発がん性物質に変わるかもしれない成分が含まれているとして、花王が昨秋、食用油「エコナ クッキングオイル」の販売を自粛した問題で、この成分をラットに大量に与えたところ、発がん性物質に変化した、とする花王の実験結果が26日、明らかになった。同日開かれた食品安全委員会で、花王から調査データの提供を受けた厚生労働省が報告した。
今回問題となっているのは「グリシドール脂肪酸エステル」という成分。体内で消化されると、「グリシドール」という発がん性物質に変化する可能性があると、海外の研究機関などから指摘されていた。
実験では、ヒトが日常生活で料理に使ったエコナを口にした際、体重1キログラムあたり、1日に摂取すると推定される量の4600倍のグリシドールリノール酸エステル(GEL)をラットに投与した。GELはグリシドール脂肪酸エステルの一種。投与後に血中濃度を測ったところ、GELは検出されなかった一方で、グリシドールが検出された。
このことから、「GELは体内で変化し、血しょう中にグリシドールとして存在する」などと結論づけた。
ただし、実験では、通常の摂取に比べれば膨大な量を与えており、ヒトが普段の食生活でこれだけの量を口にする可能性はない。また、今回は血中濃度だけを測っており、実際に体内で吸収されるのかどうかは分かっていない。

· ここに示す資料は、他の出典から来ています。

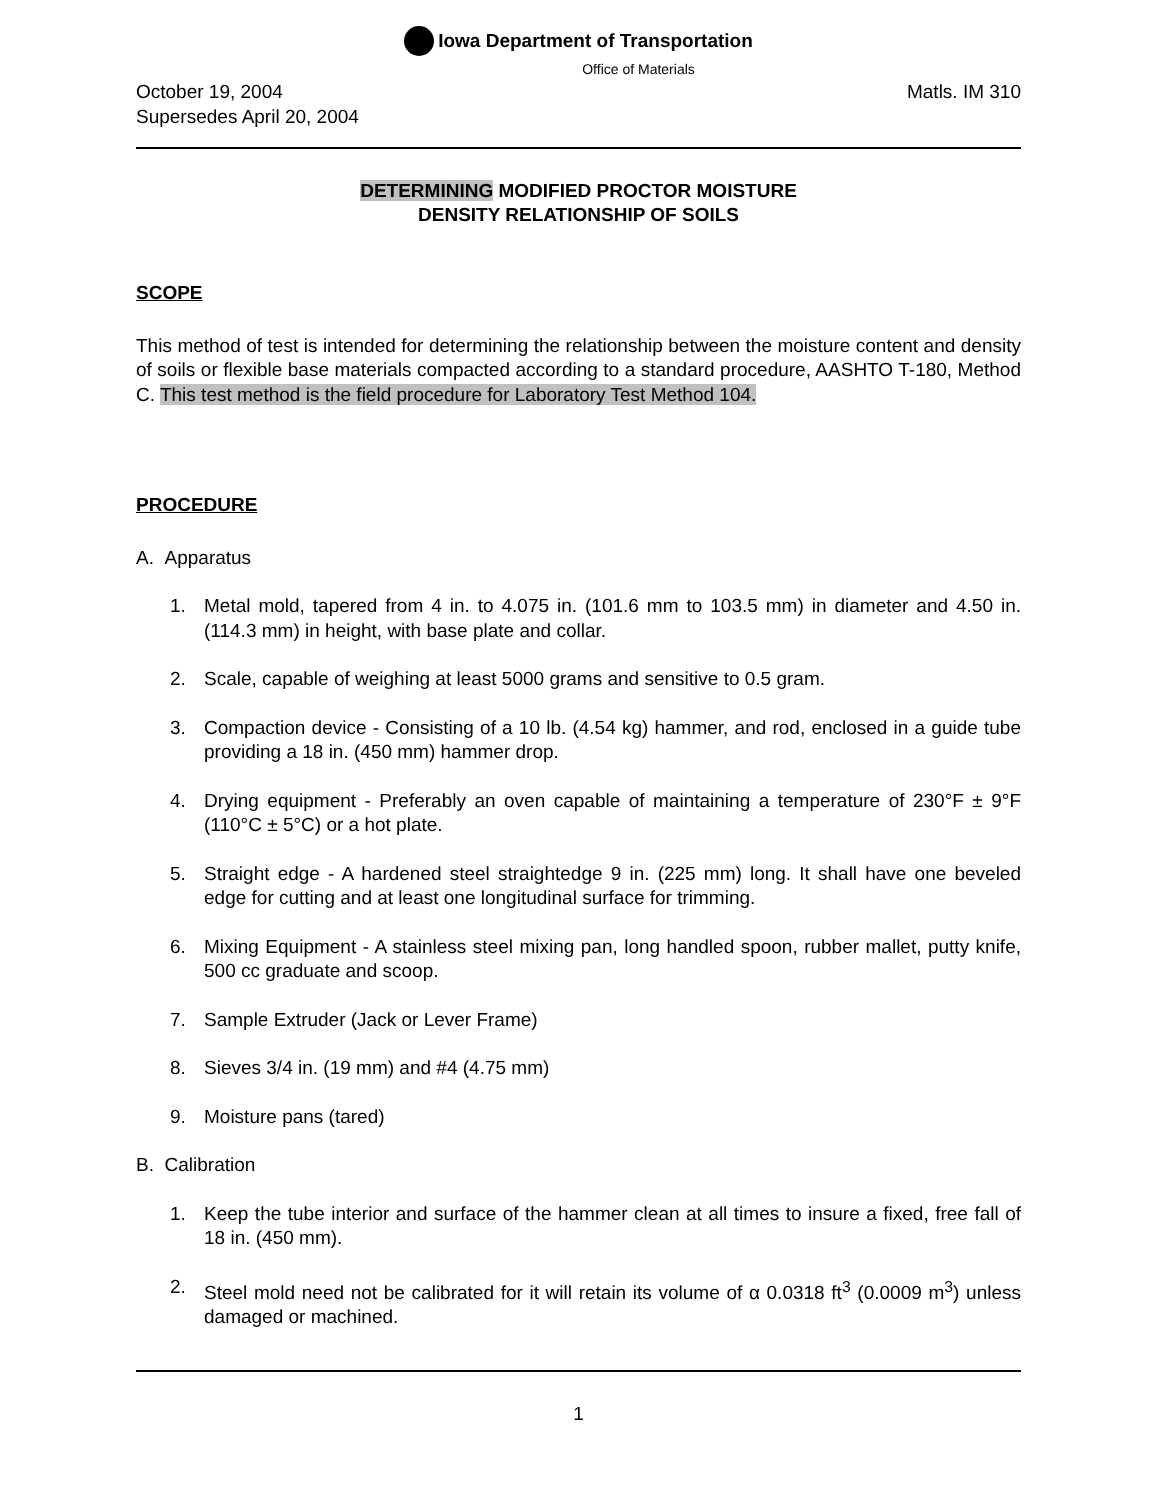Iowa Department of Transportation
Office of Materials
October 19, 2004
Supersedes April 20, 2004
Matls. IM 310
DETERMINING MODIFIED PROCTOR MOISTURE
DENSITY RELATIONSHIP OF SOILS
SCOPE
This method of test is intended for determining the relationship between the moisture content and density of soils or flexible base materials compacted according to a standard procedure, AASHTO T-180, Method C. This test method is the field procedure for Laboratory Test Method 104.
PROCEDURE
A. Apparatus
1. Metal mold, tapered from 4 in. to 4.075 in. (101.6 mm to 103.5 mm) in diameter and 4.50 in. (114.3 mm) in height, with base plate and collar.
2. Scale, capable of weighing at least 5000 grams and sensitive to 0.5 gram.
3. Compaction device - Consisting of a 10 lb. (4.54 kg) hammer, and rod, enclosed in a guide tube providing a 18 in. (450 mm) hammer drop.
4. Drying equipment - Preferably an oven capable of maintaining a temperature of 230°F ± 9°F (110°C ± 5°C) or a hot plate.
5. Straight edge - A hardened steel straightedge 9 in. (225 mm) long. It shall have one beveled edge for cutting and at least one longitudinal surface for trimming.
6. Mixing Equipment - A stainless steel mixing pan, long handled spoon, rubber mallet, putty knife, 500 cc graduate and scoop.
7. Sample Extruder (Jack or Lever Frame)
8. Sieves 3/4 in. (19 mm) and #4 (4.75 mm)
9. Moisture pans (tared)
B. Calibration
1. Keep the tube interior and surface of the hammer clean at all times to insure a fixed, free fall of 18 in. (450 mm).
2. Steel mold need not be calibrated for it will retain its volume of α 0.0318 ft<sup>3</sup> (0.0009 m<sup>3</sup>) unless damaged or machined.
1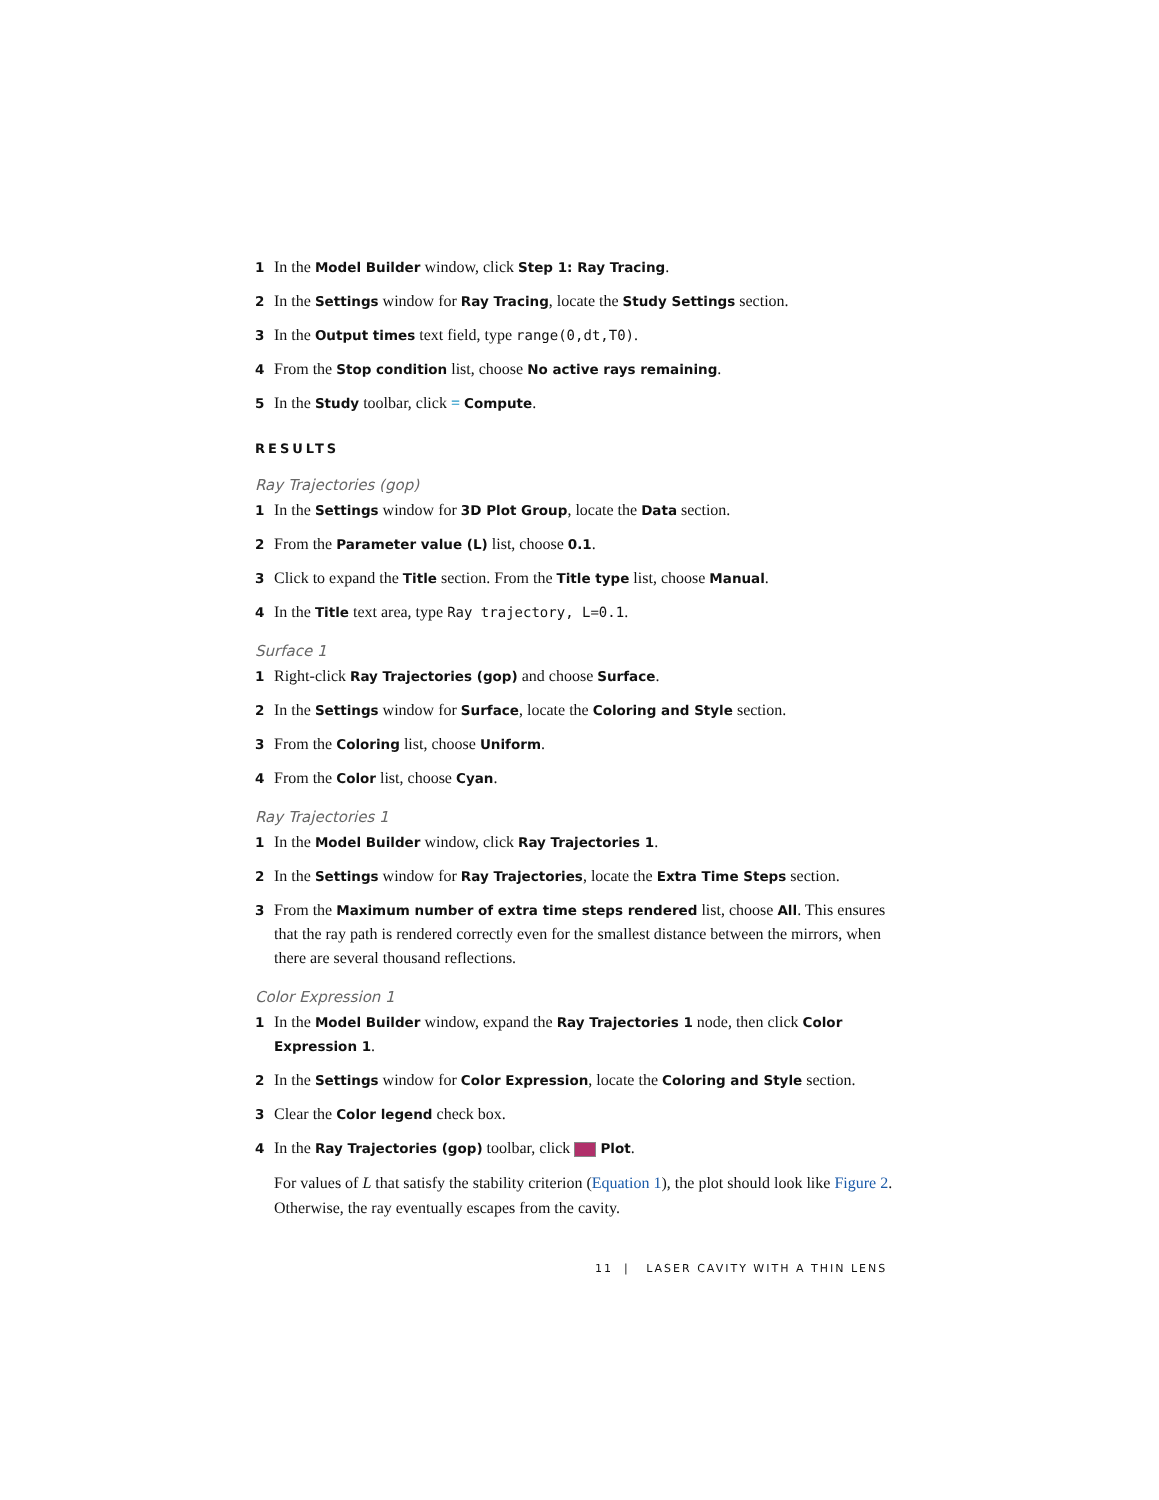1 In the Model Builder window, click Step 1: Ray Tracing.
2 In the Settings window for Ray Tracing, locate the Study Settings section.
3 In the Output times text field, type range(0,dt,T0).
4 From the Stop condition list, choose No active rays remaining.
5 In the Study toolbar, click = Compute.
RESULTS
Ray Trajectories (gop)
1 In the Settings window for 3D Plot Group, locate the Data section.
2 From the Parameter value (L) list, choose 0.1.
3 Click to expand the Title section. From the Title type list, choose Manual.
4 In the Title text area, type Ray trajectory, L=0.1.
Surface 1
1 Right-click Ray Trajectories (gop) and choose Surface.
2 In the Settings window for Surface, locate the Coloring and Style section.
3 From the Coloring list, choose Uniform.
4 From the Color list, choose Cyan.
Ray Trajectories 1
1 In the Model Builder window, click Ray Trajectories 1.
2 In the Settings window for Ray Trajectories, locate the Extra Time Steps section.
3 From the Maximum number of extra time steps rendered list, choose All. This ensures that the ray path is rendered correctly even for the smallest distance between the mirrors, when there are several thousand reflections.
Color Expression 1
1 In the Model Builder window, expand the Ray Trajectories 1 node, then click Color Expression 1.
2 In the Settings window for Color Expression, locate the Coloring and Style section.
3 Clear the Color legend check box.
4 In the Ray Trajectories (gop) toolbar, click Plot.
For values of L that satisfy the stability criterion (Equation 1), the plot should look like Figure 2. Otherwise, the ray eventually escapes from the cavity.
11 | LASER CAVITY WITH A THIN LENS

食品安全委員会では今回のデータも踏まえ、ヒトへのリスクについて継続して審議する予定だ。
エコナには、脂肪の吸収を抑える効果が確認されている「ジアシルグリセロール」が高濃度に含まれているが、グリシドール脂肪酸エステルとは別の成分。エコナは昨年9月、花王が自主回収し、現在は流通していない。